Under Connecticut law, however, “the statute [of limitations] begins to run when the plaintiff discovers some form of actionable harm, not the fullest manifestation thereof.” Lambert v. Stovell, 205 Conn. 1, 529 A.2d 710, 713 (1987) (emphasis in original); see Barnes v. Schlein, 192 Conn. 732, 473 A.2d 1221, 1224 n. 7 (1984) (“Although an expert opinion may lead to discovery of an ‘actionable harm[,]’ ... it does not follow that a plaintiff cannot reasonably discover an injury absent verification by a qualified expert.” (citation omitted)).
Therefore, as Gnazzo’s responses to the questionnaire indicate, she suspected “sometime in 1981” that the IUD had caused her harm because she had been experiencing trouble becoming pregnant and had “started hearing [and] reading about how damaging IUD’s could be ... [and had] figured that was [the] problem....” Thus, by her own admission, Gnazzo had recognized, or should have recognized, the critical link between her injury and the defendants causal connection to it. In other words she had “discover[ed] or should have discovered] through the exercise of reasonable care, that ... she ha[d] been injured and that [Searle’s] conduct caused such injury.” Champagne, 562 A.2d at 1107. However, as Gnazzo acknowledged in the questionnaire, she did not pursue the “issue” at the time because of her marital problems. Thus, even when viewed in the light most favorable to Gnaz-zo, the non-moving party, we are constrained to find that she knew by 1981 that she had “some form of actionable harm.” Lambert, 529 A.2d at 713. Consequently, by the time she commenced her action in 1990, Gnazzo was time-barred by the Connecticut statute of limitations.
[139]*139Since we have determined that Gnazzo’s cause of action commenced in 1981, we need not address Searle’s additional contention that Gnazzo’s awareness in 1975 of her PID and her purported knowledge of its causal connection to the IUD commenced the running of the Connecticut statute of limitations at that time.

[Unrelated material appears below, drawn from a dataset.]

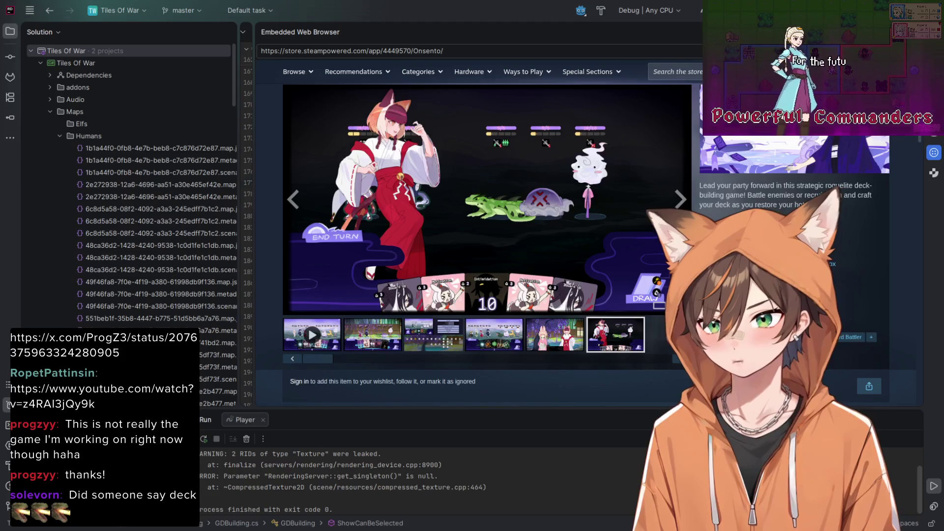
pyautogui.scroll(-5, 487, 221)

We are sympathetic to Gnazzo’s situation and mindful that the “unavoidable result we reach in this case is harsh.” Burns v. Hartford Hospital, 192 Conn. 451, 472 A.2d 1257, 1261 (1984). Nevertheless, we are equally aware that “it is within the [Connecticut] General Assembly’s constitutional authority to decide when claims for injury are to be brought.... Where a plaintiff has failed to comply with this requirement, a court may not entertain the suit.” Id.
CONCLUSION
The judgment of the district court is affirmed.